After many attempts though, he looked up, and a small smile tugged at the edge of his full plump lips. “Ko zaki taimaka ki ciremun? (Would you like to take it out?)”

My breath hitched, and an involuntary shiver ran through me. It became even worse when he leaned closer, his head directly across my chest. My fingers were shaking as I raised them and removed the thread.

He lifted his head, without moving back and simply stared at me. When he spoke, the cool scent of mint left his mouth, and it overwhelmed my senses, alongside his intoxicating scent of pine woods and cedarwood. When he leaned closer, his beard lightly grazed my jaw before he moved back.

“Nagode (thank you),” he replied, using Hausa as well. “You seem to enjoy speaking Hausa,” he commented.

I cleared my throat and simply nodded. I wanted to tell him I was doing it because Mama says he loves the language, and that I love it too. Which is perfect for both of us. But I didn’t say that, instead, I simply smiled and laid back on the bed.

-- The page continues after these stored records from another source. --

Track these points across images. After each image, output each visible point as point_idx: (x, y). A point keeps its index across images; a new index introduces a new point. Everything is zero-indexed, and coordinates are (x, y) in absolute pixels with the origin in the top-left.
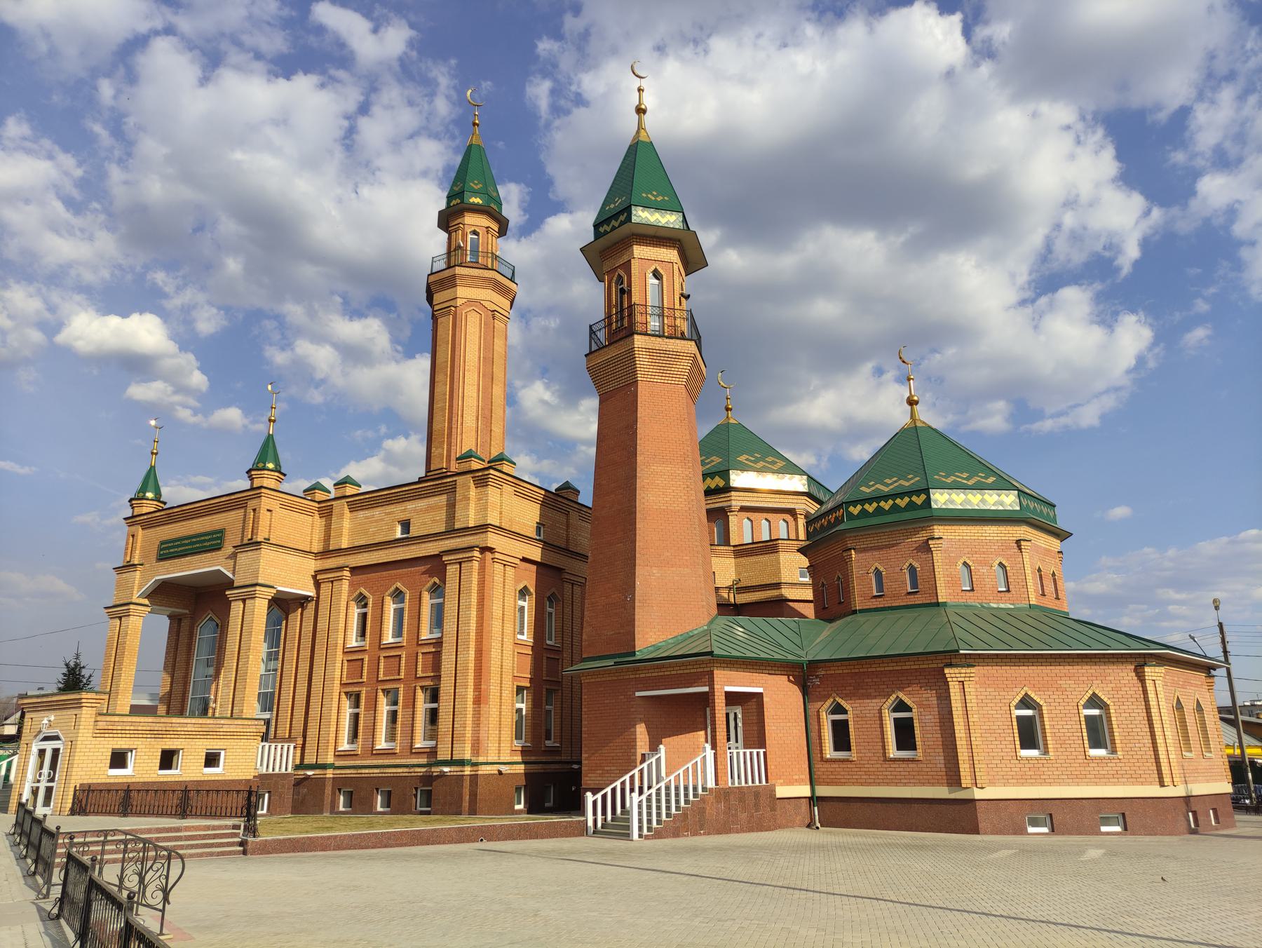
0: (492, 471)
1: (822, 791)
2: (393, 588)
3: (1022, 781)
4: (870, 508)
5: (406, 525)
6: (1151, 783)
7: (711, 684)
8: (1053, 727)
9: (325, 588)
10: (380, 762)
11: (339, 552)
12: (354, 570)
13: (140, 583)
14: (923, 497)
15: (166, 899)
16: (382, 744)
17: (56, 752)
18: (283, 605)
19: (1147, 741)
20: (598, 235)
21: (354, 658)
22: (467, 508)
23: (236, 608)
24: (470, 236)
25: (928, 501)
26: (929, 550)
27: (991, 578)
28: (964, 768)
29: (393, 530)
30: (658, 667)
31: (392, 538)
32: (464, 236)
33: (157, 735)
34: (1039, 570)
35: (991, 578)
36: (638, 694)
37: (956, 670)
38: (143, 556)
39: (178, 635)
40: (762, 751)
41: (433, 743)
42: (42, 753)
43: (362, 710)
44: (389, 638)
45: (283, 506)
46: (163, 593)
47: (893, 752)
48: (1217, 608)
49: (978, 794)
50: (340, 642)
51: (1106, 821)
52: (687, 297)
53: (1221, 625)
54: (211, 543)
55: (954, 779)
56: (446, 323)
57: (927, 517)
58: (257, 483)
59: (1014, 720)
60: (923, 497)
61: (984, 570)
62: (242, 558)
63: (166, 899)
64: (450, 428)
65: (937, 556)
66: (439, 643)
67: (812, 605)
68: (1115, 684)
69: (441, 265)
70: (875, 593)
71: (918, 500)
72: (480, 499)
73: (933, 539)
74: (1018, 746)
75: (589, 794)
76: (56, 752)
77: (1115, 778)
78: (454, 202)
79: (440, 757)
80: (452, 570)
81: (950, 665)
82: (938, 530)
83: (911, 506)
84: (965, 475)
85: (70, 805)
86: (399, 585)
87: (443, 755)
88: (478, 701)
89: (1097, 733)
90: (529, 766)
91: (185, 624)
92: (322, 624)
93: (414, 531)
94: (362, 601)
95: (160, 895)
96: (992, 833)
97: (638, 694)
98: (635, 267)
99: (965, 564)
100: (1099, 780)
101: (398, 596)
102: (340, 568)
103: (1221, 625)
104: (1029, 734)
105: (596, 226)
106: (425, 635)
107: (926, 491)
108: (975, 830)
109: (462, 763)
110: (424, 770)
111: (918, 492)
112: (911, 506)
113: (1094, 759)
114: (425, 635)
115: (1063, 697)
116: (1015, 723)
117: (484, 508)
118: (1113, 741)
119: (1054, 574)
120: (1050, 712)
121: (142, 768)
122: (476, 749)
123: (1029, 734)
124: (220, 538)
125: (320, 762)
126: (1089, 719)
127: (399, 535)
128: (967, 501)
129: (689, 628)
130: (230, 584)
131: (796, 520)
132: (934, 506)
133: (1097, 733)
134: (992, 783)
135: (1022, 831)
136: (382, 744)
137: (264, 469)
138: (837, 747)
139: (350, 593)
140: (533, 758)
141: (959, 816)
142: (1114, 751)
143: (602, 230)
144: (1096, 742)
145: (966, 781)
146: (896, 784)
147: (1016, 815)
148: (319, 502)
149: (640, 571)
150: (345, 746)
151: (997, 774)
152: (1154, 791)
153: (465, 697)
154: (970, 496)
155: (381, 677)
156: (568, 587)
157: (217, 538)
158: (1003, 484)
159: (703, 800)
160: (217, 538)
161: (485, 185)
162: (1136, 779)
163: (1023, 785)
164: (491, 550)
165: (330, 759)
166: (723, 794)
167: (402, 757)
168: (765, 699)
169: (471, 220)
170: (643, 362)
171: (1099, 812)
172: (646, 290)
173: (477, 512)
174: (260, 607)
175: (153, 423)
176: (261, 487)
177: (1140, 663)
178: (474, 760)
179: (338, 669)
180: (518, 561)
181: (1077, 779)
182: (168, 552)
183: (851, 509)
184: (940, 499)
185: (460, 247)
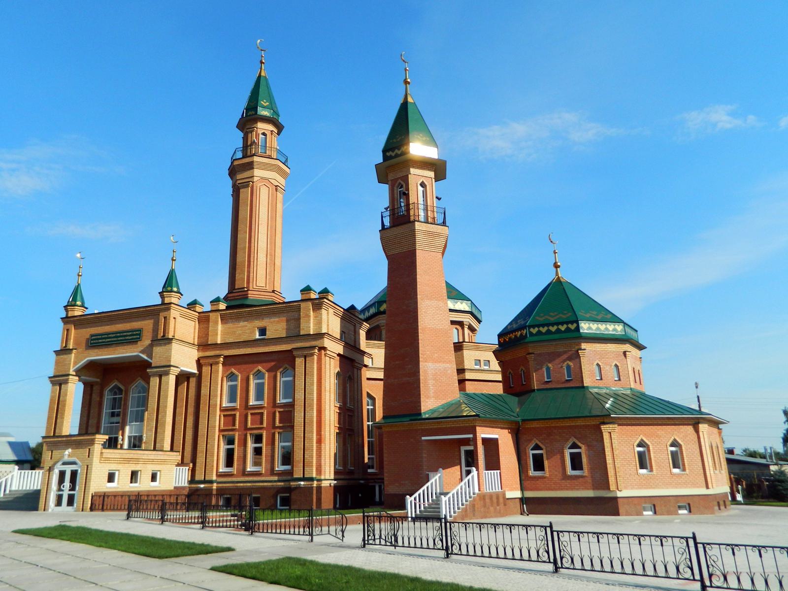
0: (325, 300)
1: (529, 494)
2: (255, 370)
3: (641, 487)
4: (544, 330)
5: (263, 331)
6: (702, 487)
7: (474, 432)
8: (655, 457)
9: (206, 370)
10: (250, 479)
11: (215, 346)
12: (226, 357)
13: (74, 362)
14: (575, 325)
15: (343, 536)
16: (250, 468)
17: (74, 474)
18: (183, 378)
19: (700, 464)
20: (386, 158)
21: (229, 414)
22: (309, 322)
23: (154, 381)
24: (261, 136)
25: (578, 329)
26: (578, 357)
27: (610, 373)
28: (612, 480)
29: (253, 332)
30: (438, 423)
31: (253, 338)
32: (257, 136)
33: (128, 460)
34: (634, 369)
35: (610, 373)
36: (423, 438)
37: (607, 426)
38: (75, 342)
39: (91, 395)
40: (498, 471)
41: (288, 467)
42: (62, 474)
43: (236, 446)
44: (252, 402)
45: (182, 316)
46: (91, 367)
47: (570, 471)
48: (697, 387)
49: (619, 494)
50: (218, 403)
51: (680, 507)
52: (439, 199)
53: (698, 397)
54: (133, 337)
55: (607, 487)
56: (245, 193)
57: (579, 338)
58: (167, 300)
59: (669, 453)
60: (575, 325)
61: (608, 368)
62: (157, 350)
63: (343, 536)
64: (249, 261)
65: (584, 361)
66: (292, 405)
67: (501, 384)
68: (684, 434)
69: (239, 155)
70: (546, 380)
71: (573, 327)
72: (316, 317)
73: (581, 349)
74: (638, 467)
75: (408, 497)
76: (74, 474)
77: (685, 485)
78: (250, 113)
79: (295, 476)
80: (299, 362)
81: (604, 423)
82: (583, 346)
83: (568, 330)
84: (595, 313)
85: (89, 505)
86: (260, 368)
87: (298, 474)
88: (319, 441)
89: (677, 461)
90: (341, 482)
91: (96, 389)
92: (204, 391)
93: (269, 335)
94: (231, 377)
95: (341, 533)
96: (626, 515)
97: (423, 438)
98: (411, 179)
99: (598, 365)
100: (677, 485)
101: (259, 375)
102: (219, 356)
103: (698, 397)
104: (643, 461)
105: (385, 151)
106: (280, 400)
107: (577, 322)
108: (618, 515)
109: (312, 479)
110: (282, 484)
111: (572, 322)
112: (568, 330)
113: (675, 475)
114: (280, 400)
115: (660, 440)
116: (637, 455)
117: (319, 323)
118: (684, 465)
119: (639, 371)
120: (654, 449)
121: (122, 484)
122: (319, 471)
123: (643, 461)
124: (139, 334)
125: (207, 479)
126: (672, 452)
127: (257, 337)
128: (598, 329)
129: (449, 400)
130: (148, 365)
131: (463, 329)
132: (581, 331)
133: (677, 461)
134: (626, 488)
135: (642, 514)
136: (250, 468)
137: (172, 291)
138: (574, 468)
139: (224, 372)
140: (342, 477)
141: (608, 506)
142: (684, 470)
143: (388, 154)
144: (642, 465)
145: (613, 487)
146: (572, 489)
147: (639, 504)
148: (199, 313)
149: (422, 365)
150: (222, 469)
151: (627, 483)
152: (703, 491)
153: (311, 439)
154: (600, 325)
155: (249, 425)
156: (355, 370)
157: (137, 335)
158: (616, 320)
159: (474, 499)
160: (137, 335)
161: (271, 103)
162: (695, 485)
163: (640, 488)
164: (325, 349)
165: (214, 478)
166: (482, 497)
167: (237, 476)
168: (499, 442)
169: (262, 126)
170: (420, 238)
171: (678, 502)
172: (416, 194)
173: (315, 325)
174: (172, 380)
175: (78, 255)
176: (171, 303)
177: (695, 424)
178: (318, 477)
179: (217, 420)
180: (336, 355)
181: (667, 485)
182: (94, 343)
183: (532, 330)
184: (586, 327)
185: (254, 142)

“Have a goodnight’s rest,” I murmured, closing my eyes and pulling the quilt over me.

I felt his thumb lightly touch my right cheek before he spoke. “And you too, Nala.”

But I couldn’t sleep. I watched as he went into the bathroom, then watched as he stepped out with only a pair of shorts on, his chest bare. And once again, I caught a glimpse of the burn scar on his back. Not even after he had laid back on the couch had I slept. Long after he had fallen asleep, I still had my eyes fixed on him.

And soon, I drifted into Lala land as well.